— Task description —
How many lines in the entries below contain the string "knee", counting only matches with the same case? Reply with the number alone.

— Provided information —
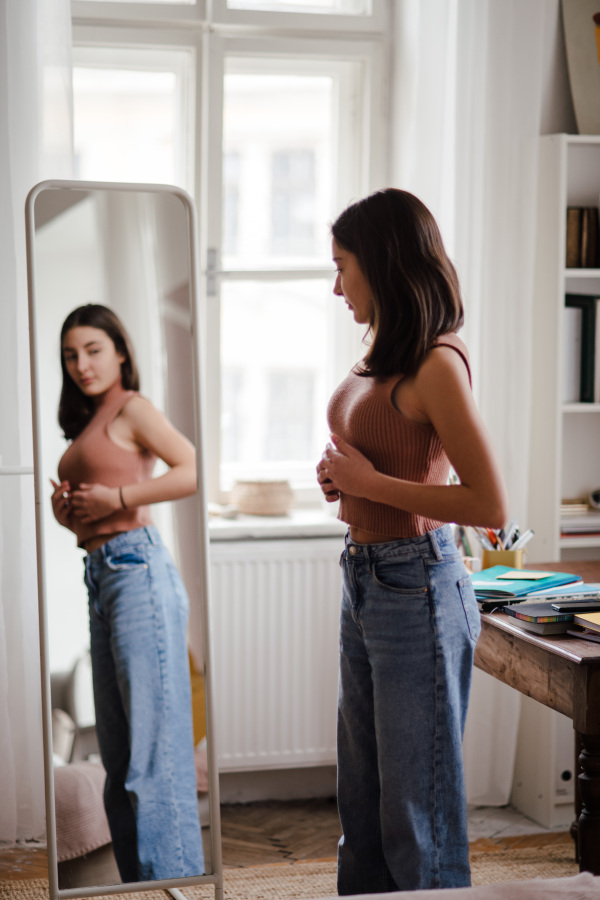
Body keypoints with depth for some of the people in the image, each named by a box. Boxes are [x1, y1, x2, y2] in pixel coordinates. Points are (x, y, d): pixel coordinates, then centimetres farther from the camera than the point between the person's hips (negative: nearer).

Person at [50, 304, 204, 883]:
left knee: (154, 746, -7)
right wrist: (65, 511, 4)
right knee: (118, 754, 12)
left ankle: (176, 879, -2)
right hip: (99, 576, 9)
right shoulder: (87, 424, 21)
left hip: (135, 568, -9)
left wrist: (117, 498, -15)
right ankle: (138, 882, 20)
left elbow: (195, 470, -17)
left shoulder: (131, 408, -3)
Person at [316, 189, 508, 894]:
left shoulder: (437, 364, -17)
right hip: (363, 583, 9)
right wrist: (342, 481, 6)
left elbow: (491, 505, -22)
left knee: (417, 809, 4)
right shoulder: (384, 357, 10)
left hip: (415, 588, -9)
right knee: (362, 803, 18)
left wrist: (369, 484, -17)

— Task output —
4